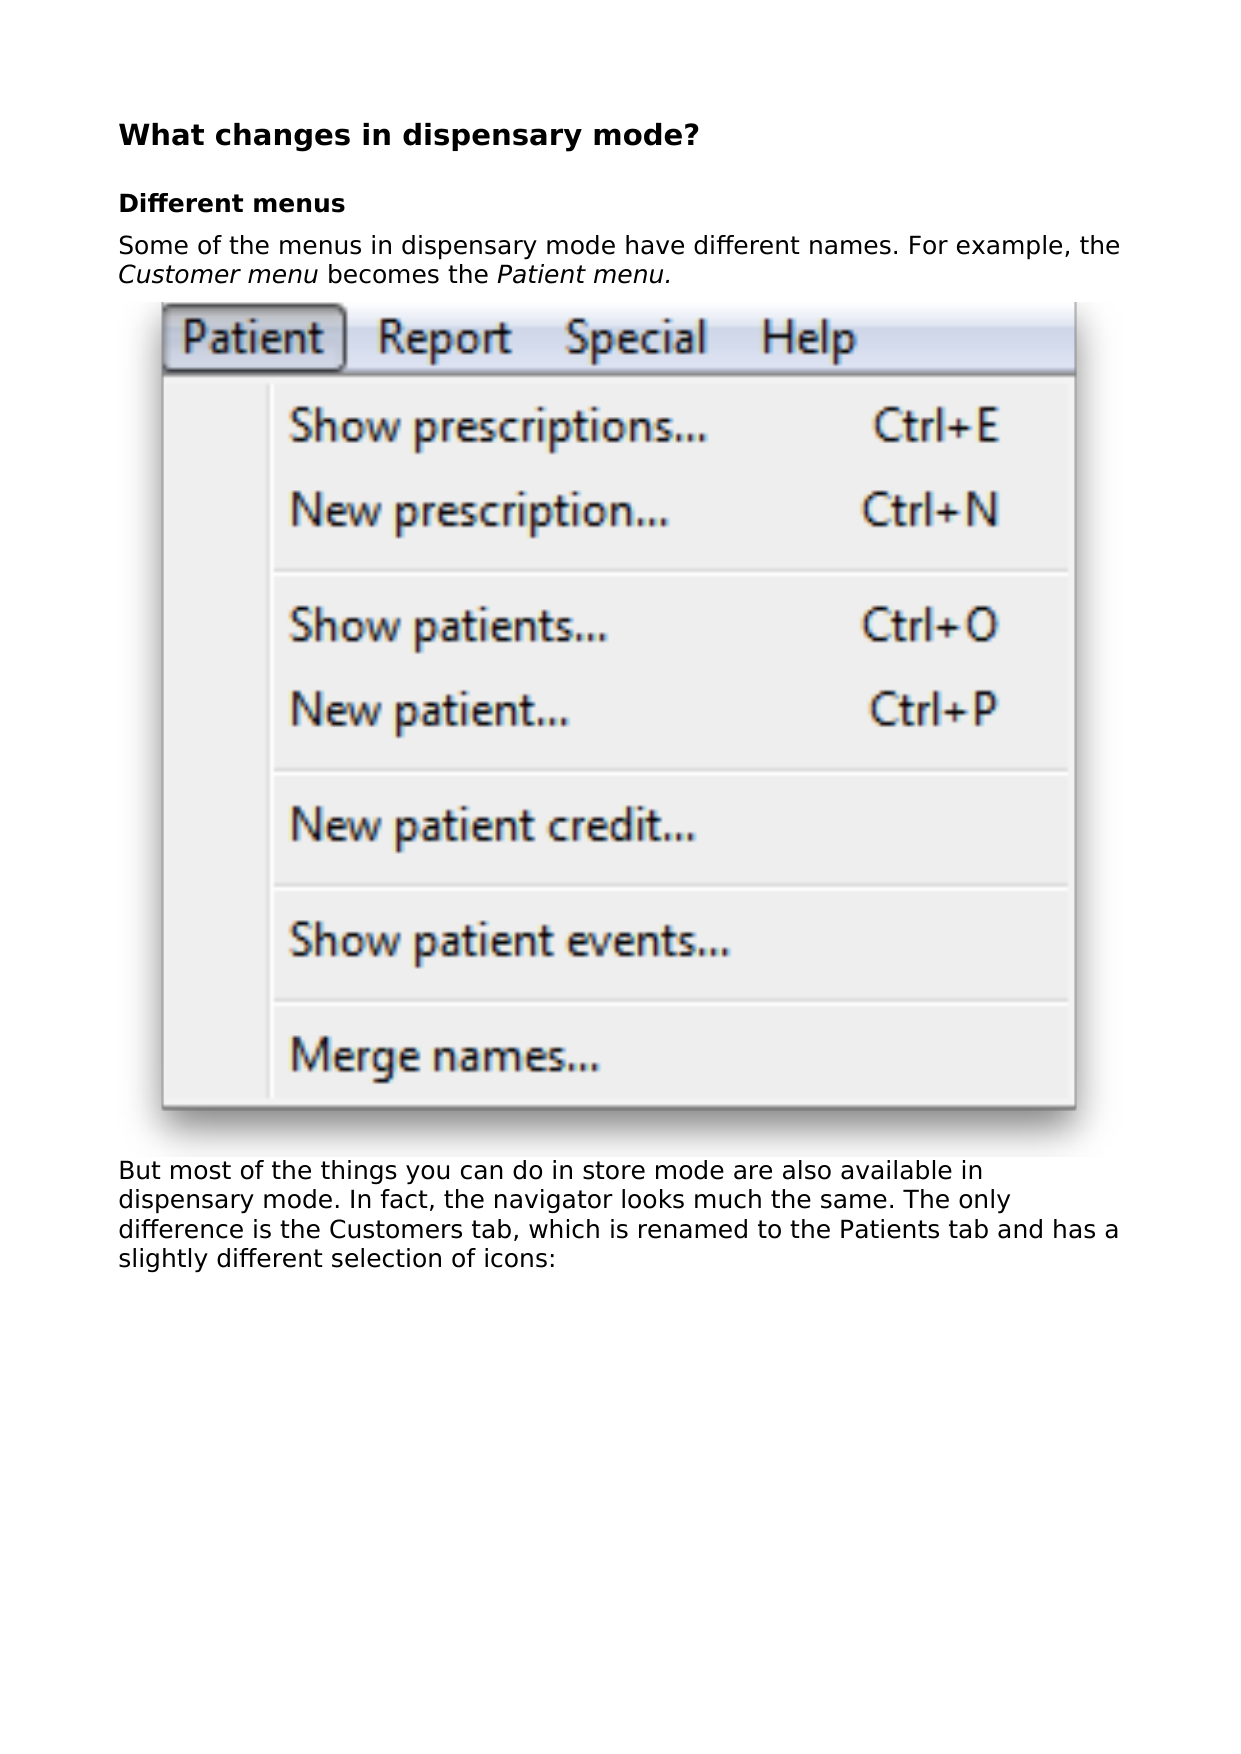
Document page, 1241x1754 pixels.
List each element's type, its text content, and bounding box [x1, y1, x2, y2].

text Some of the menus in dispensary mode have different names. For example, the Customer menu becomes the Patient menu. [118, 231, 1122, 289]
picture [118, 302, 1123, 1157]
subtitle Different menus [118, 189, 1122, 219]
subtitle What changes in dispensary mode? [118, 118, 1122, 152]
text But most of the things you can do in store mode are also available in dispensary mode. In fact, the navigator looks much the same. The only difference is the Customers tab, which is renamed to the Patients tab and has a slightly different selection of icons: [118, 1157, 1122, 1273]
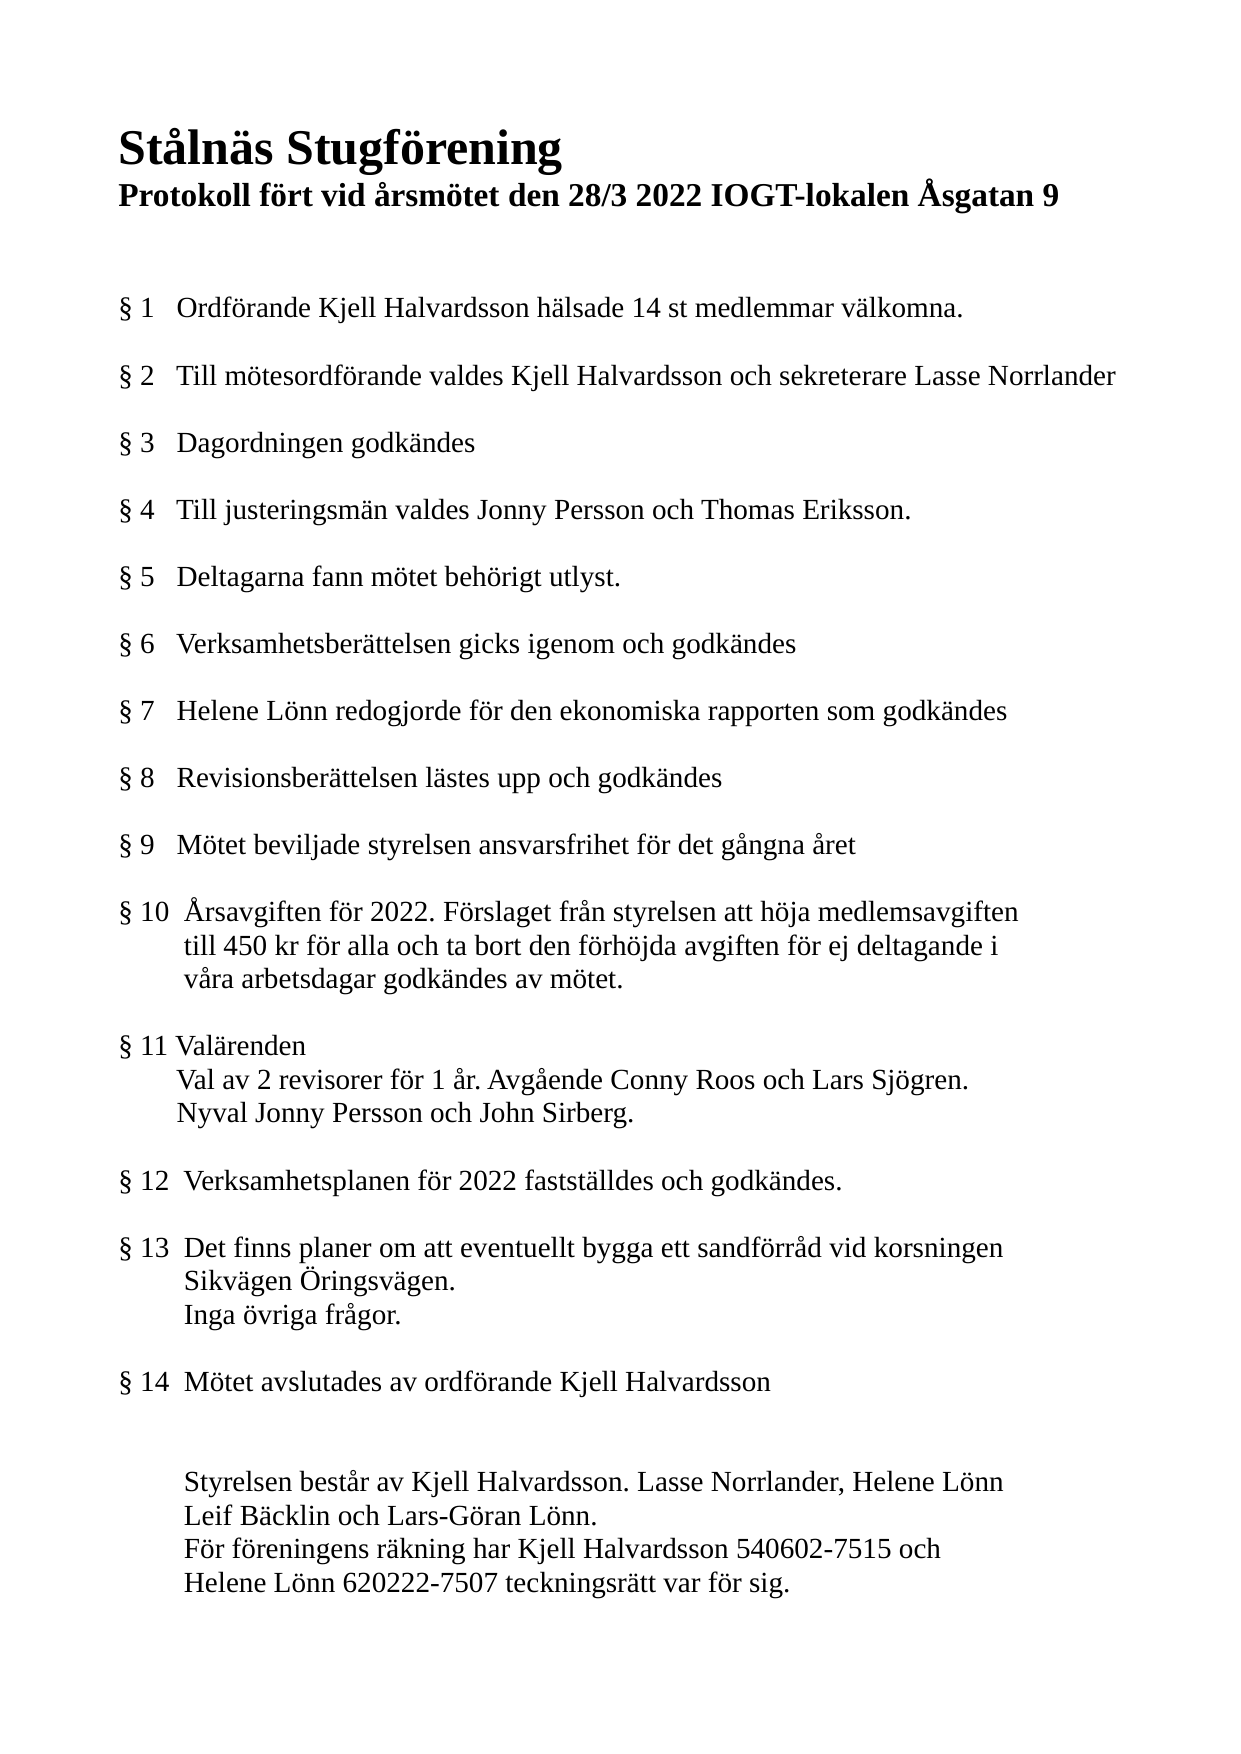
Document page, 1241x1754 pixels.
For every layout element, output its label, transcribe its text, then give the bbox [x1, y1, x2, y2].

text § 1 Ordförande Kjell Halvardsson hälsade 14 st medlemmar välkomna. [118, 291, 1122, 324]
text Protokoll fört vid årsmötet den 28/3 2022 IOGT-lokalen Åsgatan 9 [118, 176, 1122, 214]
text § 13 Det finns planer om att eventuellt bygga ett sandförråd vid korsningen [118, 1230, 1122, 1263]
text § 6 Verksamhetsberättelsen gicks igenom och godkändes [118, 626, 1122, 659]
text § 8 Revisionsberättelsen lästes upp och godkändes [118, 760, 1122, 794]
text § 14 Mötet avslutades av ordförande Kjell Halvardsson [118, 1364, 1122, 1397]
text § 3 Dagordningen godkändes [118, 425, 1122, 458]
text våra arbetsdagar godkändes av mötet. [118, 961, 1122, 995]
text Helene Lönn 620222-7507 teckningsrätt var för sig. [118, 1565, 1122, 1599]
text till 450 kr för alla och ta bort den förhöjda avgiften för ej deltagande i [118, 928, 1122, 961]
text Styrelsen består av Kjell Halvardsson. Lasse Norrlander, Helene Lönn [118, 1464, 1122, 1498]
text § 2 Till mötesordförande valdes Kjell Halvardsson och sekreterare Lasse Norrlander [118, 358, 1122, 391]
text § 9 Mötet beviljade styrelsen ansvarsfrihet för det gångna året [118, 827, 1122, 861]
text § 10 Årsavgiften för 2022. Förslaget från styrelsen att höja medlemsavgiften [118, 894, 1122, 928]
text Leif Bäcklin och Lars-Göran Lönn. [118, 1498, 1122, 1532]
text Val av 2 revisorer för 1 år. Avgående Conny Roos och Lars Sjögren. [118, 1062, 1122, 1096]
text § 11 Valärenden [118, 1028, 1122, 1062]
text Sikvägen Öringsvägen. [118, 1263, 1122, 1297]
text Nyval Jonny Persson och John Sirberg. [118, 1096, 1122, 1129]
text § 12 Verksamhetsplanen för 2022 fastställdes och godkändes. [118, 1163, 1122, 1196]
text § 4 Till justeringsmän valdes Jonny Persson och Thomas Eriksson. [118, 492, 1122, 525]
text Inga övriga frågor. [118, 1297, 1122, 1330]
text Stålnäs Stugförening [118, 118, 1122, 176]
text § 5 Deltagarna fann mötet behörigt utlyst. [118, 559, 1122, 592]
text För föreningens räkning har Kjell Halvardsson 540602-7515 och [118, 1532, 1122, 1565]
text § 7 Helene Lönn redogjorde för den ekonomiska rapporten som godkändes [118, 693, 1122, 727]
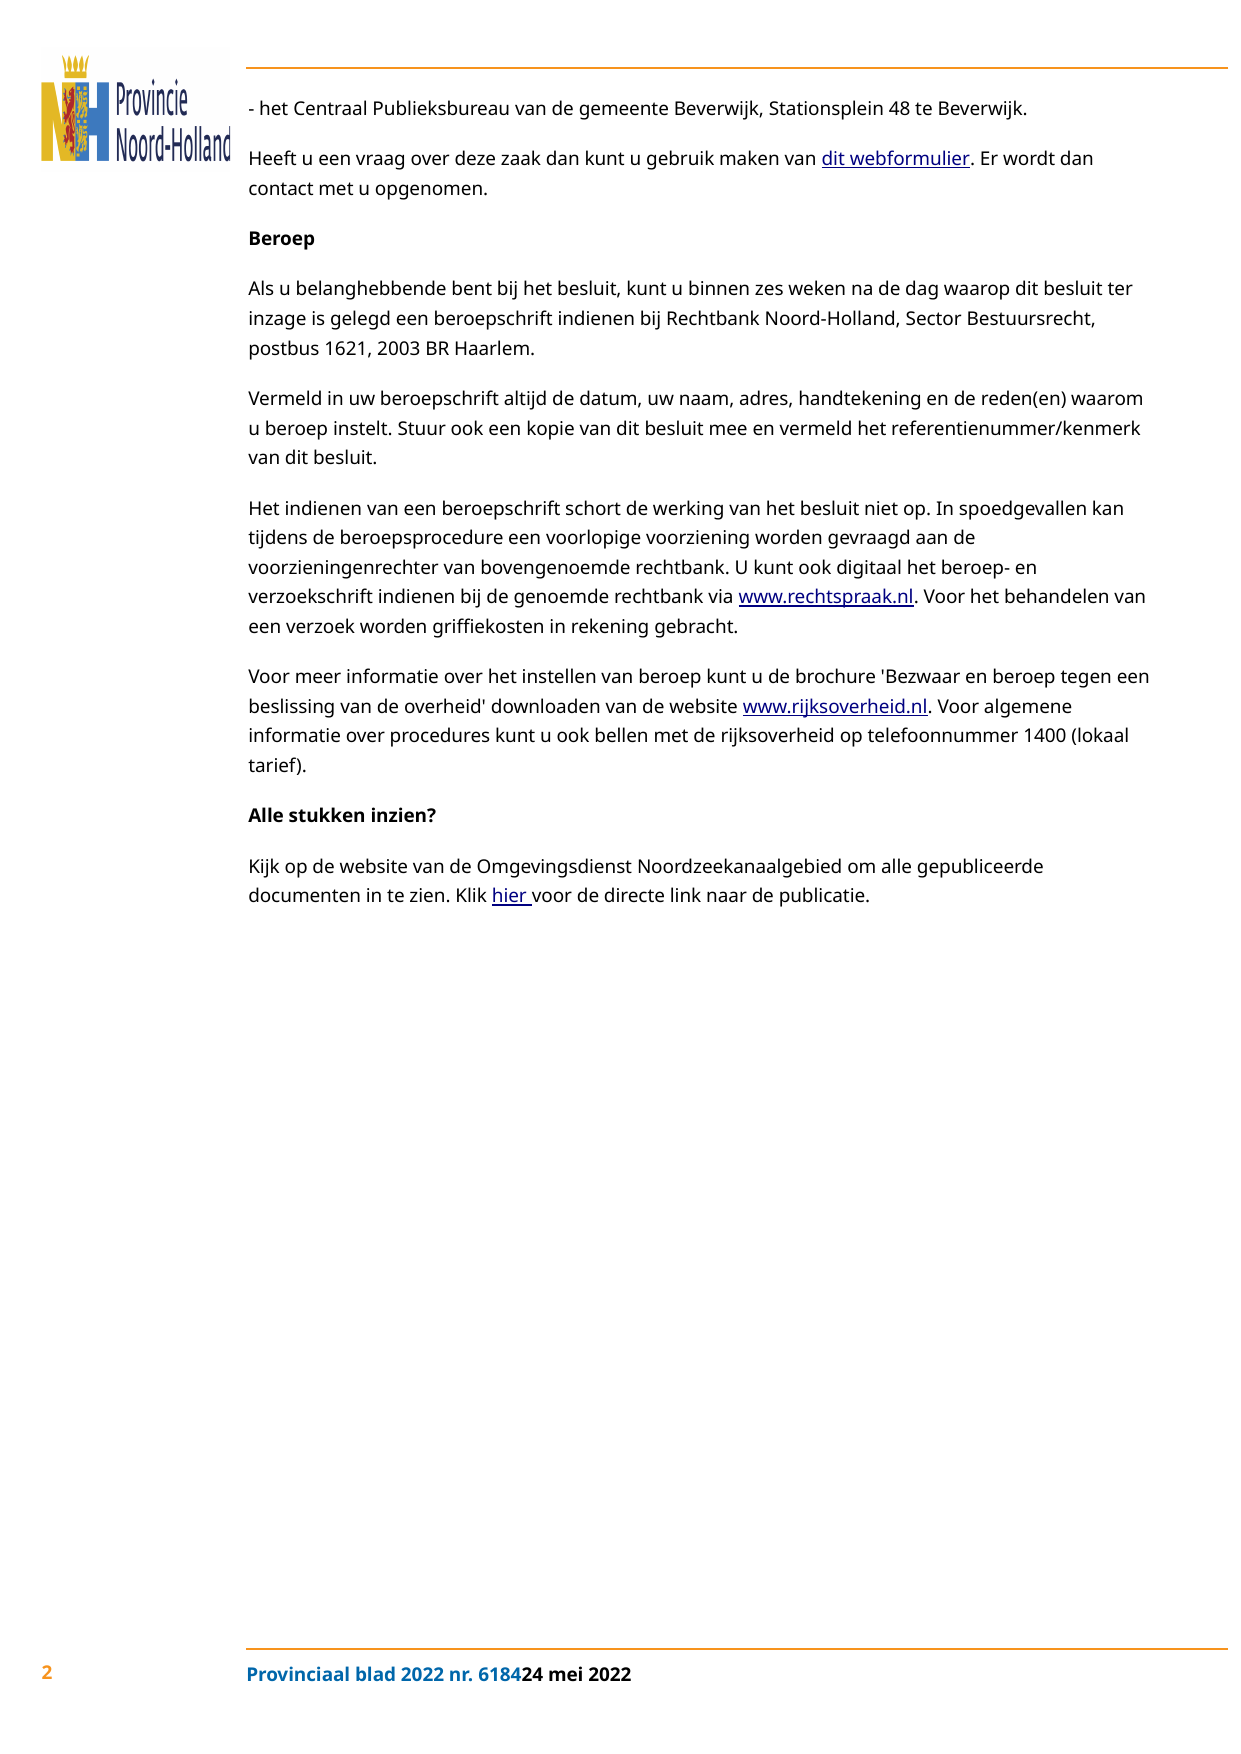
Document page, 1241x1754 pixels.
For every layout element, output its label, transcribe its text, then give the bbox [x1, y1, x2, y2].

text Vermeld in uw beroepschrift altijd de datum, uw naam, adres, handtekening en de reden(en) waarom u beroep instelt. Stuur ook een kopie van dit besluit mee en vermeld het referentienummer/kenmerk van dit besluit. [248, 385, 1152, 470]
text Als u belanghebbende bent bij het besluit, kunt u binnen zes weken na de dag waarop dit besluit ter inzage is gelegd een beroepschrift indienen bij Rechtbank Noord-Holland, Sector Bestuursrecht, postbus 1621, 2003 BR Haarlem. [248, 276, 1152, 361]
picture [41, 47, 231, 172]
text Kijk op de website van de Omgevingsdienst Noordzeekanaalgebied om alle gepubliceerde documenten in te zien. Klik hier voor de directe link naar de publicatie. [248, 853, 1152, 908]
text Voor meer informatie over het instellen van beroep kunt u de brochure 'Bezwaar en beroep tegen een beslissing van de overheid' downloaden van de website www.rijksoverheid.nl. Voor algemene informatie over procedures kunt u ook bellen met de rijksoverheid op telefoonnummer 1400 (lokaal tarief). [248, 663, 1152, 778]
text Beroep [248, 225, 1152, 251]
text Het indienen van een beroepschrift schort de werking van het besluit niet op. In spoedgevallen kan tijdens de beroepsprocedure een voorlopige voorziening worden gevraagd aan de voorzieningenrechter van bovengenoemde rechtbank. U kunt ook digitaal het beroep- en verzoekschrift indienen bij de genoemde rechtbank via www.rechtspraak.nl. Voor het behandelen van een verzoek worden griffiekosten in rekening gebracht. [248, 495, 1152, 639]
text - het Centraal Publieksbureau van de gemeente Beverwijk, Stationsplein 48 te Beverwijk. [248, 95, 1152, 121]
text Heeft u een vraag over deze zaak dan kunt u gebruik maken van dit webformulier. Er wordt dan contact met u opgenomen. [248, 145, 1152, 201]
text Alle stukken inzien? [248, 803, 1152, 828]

__WHAT YOU HAVE TO DO__:
Quote the data exactly, leaving every image out of the copy.

__RESPONSE BOX__:
Document page, 1241x1754 pixels.
List each element's type, its text content, and bounding box [x1, y1, x2, y2].

text Some of the menus in dispensary mode have different names. For example, the Customer menu becomes the Patient menu. [118, 231, 1122, 289]
picture [118, 302, 1123, 1157]
subtitle Different menus [118, 189, 1122, 219]
subtitle What changes in dispensary mode? [118, 118, 1122, 152]
text But most of the things you can do in store mode are also available in dispensary mode. In fact, the navigator looks much the same. The only difference is the Customers tab, which is renamed to the Patients tab and has a slightly different selection of icons: [118, 1157, 1122, 1273]
Document page, 1241x1754 pixels.
For every layout element, output its label, transcribe its text, then give the bbox [x1, y1, x2, y2].

text § 1 Ordförande Kjell Halvardsson hälsade 14 st medlemmar välkomna. [118, 291, 1122, 324]
text Protokoll fört vid årsmötet den 28/3 2022 IOGT-lokalen Åsgatan 9 [118, 176, 1122, 214]
text § 13 Det finns planer om att eventuellt bygga ett sandförråd vid korsningen [118, 1230, 1122, 1263]
text § 6 Verksamhetsberättelsen gicks igenom och godkändes [118, 626, 1122, 659]
text § 8 Revisionsberättelsen lästes upp och godkändes [118, 760, 1122, 794]
text § 14 Mötet avslutades av ordförande Kjell Halvardsson [118, 1364, 1122, 1397]
text § 3 Dagordningen godkändes [118, 425, 1122, 458]
text våra arbetsdagar godkändes av mötet. [118, 961, 1122, 995]
text Helene Lönn 620222-7507 teckningsrätt var för sig. [118, 1565, 1122, 1599]
text till 450 kr för alla och ta bort den förhöjda avgiften för ej deltagande i [118, 928, 1122, 961]
text Styrelsen består av Kjell Halvardsson. Lasse Norrlander, Helene Lönn [118, 1464, 1122, 1498]
text § 2 Till mötesordförande valdes Kjell Halvardsson och sekreterare Lasse Norrlander [118, 358, 1122, 391]
text § 9 Mötet beviljade styrelsen ansvarsfrihet för det gångna året [118, 827, 1122, 861]
text § 10 Årsavgiften för 2022. Förslaget från styrelsen att höja medlemsavgiften [118, 894, 1122, 928]
text Leif Bäcklin och Lars-Göran Lönn. [118, 1498, 1122, 1532]
text Val av 2 revisorer för 1 år. Avgående Conny Roos och Lars Sjögren. [118, 1062, 1122, 1096]
text § 11 Valärenden [118, 1028, 1122, 1062]
text Sikvägen Öringsvägen. [118, 1263, 1122, 1297]
text Nyval Jonny Persson och John Sirberg. [118, 1096, 1122, 1129]
text § 12 Verksamhetsplanen för 2022 fastställdes och godkändes. [118, 1163, 1122, 1196]
text § 4 Till justeringsmän valdes Jonny Persson och Thomas Eriksson. [118, 492, 1122, 525]
text Inga övriga frågor. [118, 1297, 1122, 1330]
text Stålnäs Stugförening [118, 118, 1122, 176]
text § 5 Deltagarna fann mötet behörigt utlyst. [118, 559, 1122, 592]
text För föreningens räkning har Kjell Halvardsson 540602-7515 och [118, 1532, 1122, 1565]
text § 7 Helene Lönn redogjorde för den ekonomiska rapporten som godkändes [118, 693, 1122, 727]
Document page, 1241x1754 pixels.
For every layout element, output its label, transcribe its text, then give the bbox [x1, y1, x2, y2].

text Vermeld in uw beroepschrift altijd de datum, uw naam, adres, handtekening en de reden(en) waarom u beroep instelt. Stuur ook een kopie van dit besluit mee en vermeld het referentienummer/kenmerk van dit besluit. [248, 385, 1152, 470]
text Als u belanghebbende bent bij het besluit, kunt u binnen zes weken na de dag waarop dit besluit ter inzage is gelegd een beroepschrift indienen bij Rechtbank Noord-Holland, Sector Bestuursrecht, postbus 1621, 2003 BR Haarlem. [248, 276, 1152, 361]
picture [41, 47, 231, 172]
text Kijk op de website van de Omgevingsdienst Noordzeekanaalgebied om alle gepubliceerde documenten in te zien. Klik hier voor de directe link naar de publicatie. [248, 853, 1152, 908]
text Voor meer informatie over het instellen van beroep kunt u de brochure 'Bezwaar en beroep tegen een beslissing van de overheid' downloaden van de website www.rijksoverheid.nl. Voor algemene informatie over procedures kunt u ook bellen met de rijksoverheid op telefoonnummer 1400 (lokaal tarief). [248, 663, 1152, 778]
text Beroep [248, 225, 1152, 251]
text Het indienen van een beroepschrift schort de werking van het besluit niet op. In spoedgevallen kan tijdens de beroepsprocedure een voorlopige voorziening worden gevraagd aan de voorzieningenrechter van bovengenoemde rechtbank. U kunt ook digitaal het beroep- en verzoekschrift indienen bij de genoemde rechtbank via www.rechtspraak.nl. Voor het behandelen van een verzoek worden griffiekosten in rekening gebracht. [248, 495, 1152, 639]
text - het Centraal Publieksbureau van de gemeente Beverwijk, Stationsplein 48 te Beverwijk. [248, 95, 1152, 121]
text Heeft u een vraag over deze zaak dan kunt u gebruik maken van dit webformulier. Er wordt dan contact met u opgenomen. [248, 145, 1152, 201]
text Alle stukken inzien? [248, 803, 1152, 828]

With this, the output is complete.